*Okuma metni*.
———

Altın vardı da biz mi borçlanmadık!

HABER-YORUM | SEMİH ARDIÇ

Doların 4.10 TL’yi Euro’nun 5.07 TL’yi aşması Adalet ve Kalkınma Partisi (AKP) lideri ve Reis-i Cumhur Recep Tayyip Erdoğan’ın siyasî hesaplarını bozdu. Son kamuoyu yoklamalarında işsizlik ve geçim derdi ilk sırada çıkıyor.

Kamuoyu araştırma şirketi Metropoll’ün Türkiye genelinde 26 bölgeyi esas alan 28 ilde tabakalı örnekleme ve ağırlıklandırma yöntemi ile 9-21 Mart 2018 tarihleri arasında toplam 2 bin 36 kişi ile yapılan anket vatandaşın ekonominin seyrinden endişe ettiğini ortaya koydu.

HALKIN ÖNCELİKLİ MESELESİ EKONOMİ

Ankete göre vatandaşın en fazla ehemmiyet verdiği konu yüzde 22.5 ile ekonomi. İşsizlik yüzde 15.5 ile genel kapsamıyla terör bahsini takip ediyor.

Olağanüstü Hal’in ‘güvenlik ve darbe tehdidi var’ denilerek 7. defa uzatılmasına karar verildiği bir dönemde vatandaşın öncelikli meselesi ağırlıklı olarak ekonomi. İktidar böyle bir temayülü hafife almamalı.

Esasında Erdoğan anketlerin verdiği mesaja herkesten fazla iman eder. Döviz zamlarının halk nezdinde puan kaybettirdiğini bilecek kadar da usta bir siyasetçidir.

Erdoğan’ın dikkatleri dövizden uzak tutmaya, döviz talebini azaltmaya matuf tekliflerle gündemi değiştirme gayreti dikkatten kaçmıyor.

Sebepsiz değil son manevraları.

ERDOĞAN: IMF’YE ALTIN İLE BORÇLANALIM

İsim vermeden bankacıları ‘ekonomi terörist’ diye itham etti. O da kâfi gelmeyince beyanların tonu sertleşti: “Bizi kurla tehdit etmeyin. Yoksa bu ülkede size hayat hakkı tanımayız. Bu kadar açık söylüyorum.”

———

*Aşağıdaki veriler*.
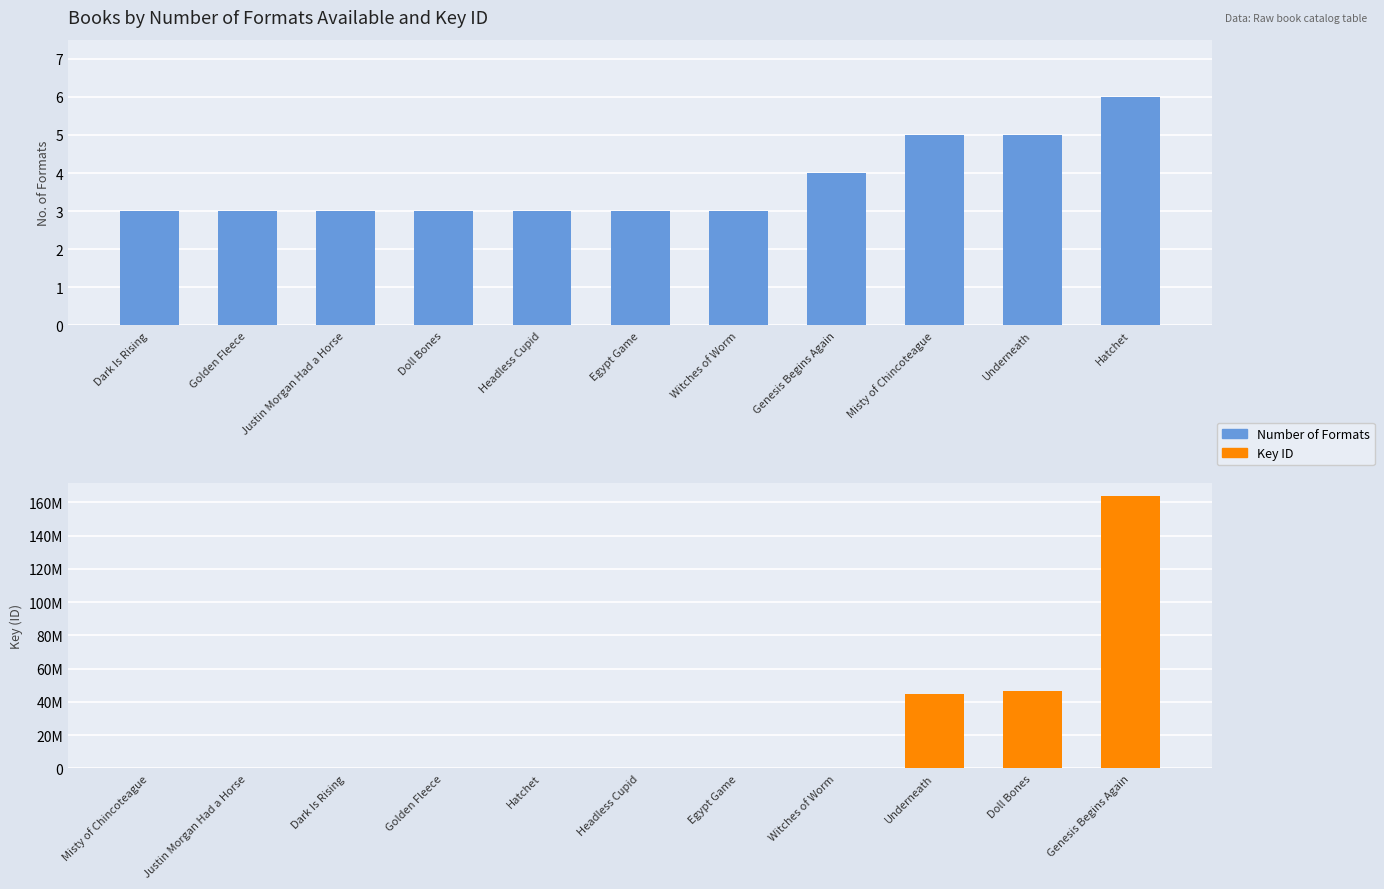

Is it true that Number of Formats equals 3 at Justin Morgan Had a Horse?

True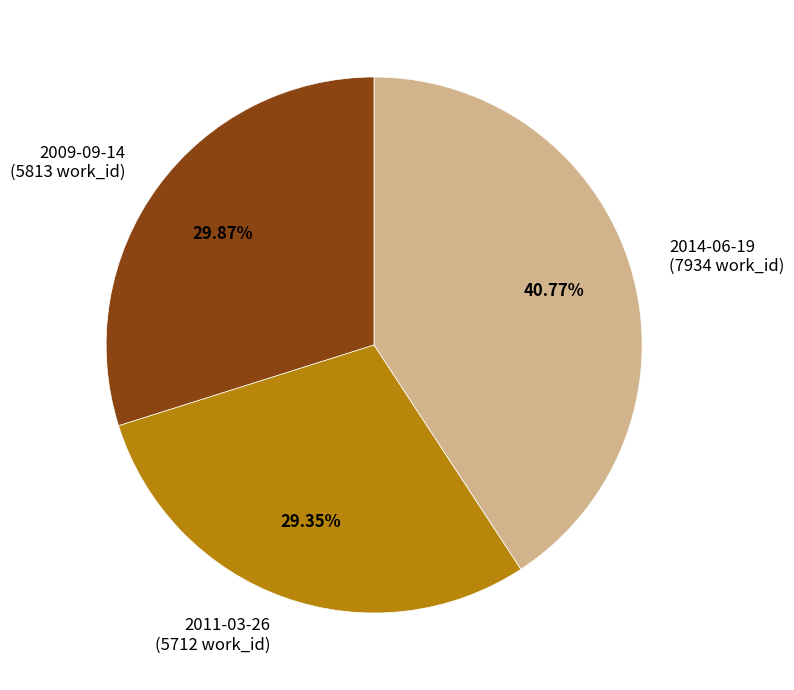

How many segments does this pie chart have?

3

———

*Görev tanımı*. Okuma metnini iki cümleyle özetleyin.

*Alıştırmanın sonucu*. Doların 4.10 TL'yi, Euro'nun 5.07 TL'yi aşması Erdoğan'ın siyasî hesaplarını bozdu; Metropoll'ün 9-21 Mart 2018'de 2 bin 36 kişiyle yaptığı anket, vatandaşın en fazla ehemmiyet verdiği konunun yüzde 22.5 ile ekonomi olduğunu ortaya koydu. Erdoğan dikkatleri dövizden uzak tutmaya yönelik tekliflerle gündemi değiştirmeye çalışırken isim vermeden bankacıları "ekonomi terörist" diye itham etti ve beyanlarının tonunu sertleştirdi.